In this study, we used top SNPs based on the constructed GWAS results on our data set and previous studies. We showed that the conducted GWAS results on our dataset outperform the extracted associated SNP in previous studies. We assumed that this might be due to the different traits' genomic architecture; we can extract truly influential markers by performing GWAS on our dataset. The comparison of achieved results in prediction accuracy of the top SNPs ( 1, 5, 10, and 50 percent top SNPs) conveyed comparable prediction accuracy between the inclusion of subsets of the SNPs model and the inclusion of the entire, still statistically significant, SNPs model. Among subsets, selected top 50 percent SNPs in all traits showed the nearest prediction accuracy to the full models, which is due to the inclusion of a larger number of trait-related SNPs in the model. The importance of the number of SNP markers has already been investigated on HDL-C and LDL-C by comparing genetic prediction methods (from simple genetic risk score to different, more complex models) on a cohort study37. Helen Warren et al. concluded that the essential factor for the prediction model is the number of SNP markers included in the prediction model.

We found what we called “truly influential SNPs” by extracting shared SNPs in each repetition of performing GWAS, most of which were from the intronic region. The heritability of these subsets of SNPs showed interesting results. The relatively small number of SNPs in each strategy could capture marked genotypic variance. While including entire SNPs achieved gene-base heritability of 0.49, 0.388, 0.39, and 0.43 for HDL-C, LDL-C, TC, and TG, respectively, including the top 50 percent of SNPs achieved gene-based heritability of 0.602, 0.544, 0.542, and 0.544 for HDL-C, LDL-C, TC, and TG. These heritability improvements were not due to capturing the more genotypic variance, which increases inevitably by elevating the number of associated SNPs, but due to the reduction of the phenotypic error variance. In other words, reducing SNP markers to the most significant SNPs brings about capturing much of the genotypic phenotype variance and reducing the phenotypic error variance.

In summary, we cannot overlook the association studies' promising accomplishments in recent research regarding genomic prediction. However, including only, the statistically significant SNPs results in missing a great deal of information in genomic prediction and estimation of the gene-based heritability. We cannot expect to achieve much prediction accuracy by including significant SNPs based on previous studies. Investigating gBLUP accuracy on lipid profile traits showed that the top 1, 5, 10, and 50% SNPs based on constructed GWAS on our dataset achieved relatively accurate predictions. The highest prediction accuracy was achieved when comparatively more SNPs were involved. Analysis of gene-based heritability of lipid profile traits showed that we can capture almost all of the genotypic phenotype variance and reduce its error variance by including a subset of the mostly true trait-related SNPs.

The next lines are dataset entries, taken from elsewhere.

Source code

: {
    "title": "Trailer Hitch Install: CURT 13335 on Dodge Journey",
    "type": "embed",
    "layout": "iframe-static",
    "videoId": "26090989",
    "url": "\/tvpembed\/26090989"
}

This study only tested a single additive genetic variant method to find the most informative SNPs. In contrast, quantitative trait variability is commonly affected by multiple additive and non-additive sources such as epistatic interactions and dominant effects38,39. The utilization of statistical approaches that includes two-way interaction and dominant effects could lead to finding more informative SNPs to increase prediction accuracy, which can be found as a study topic for future research. Also, we suggest that other risk prediction methods can be used as a substitute for the gBLUP method, re-analyze our strategy, and compare their results with each other40,41,42,43,44.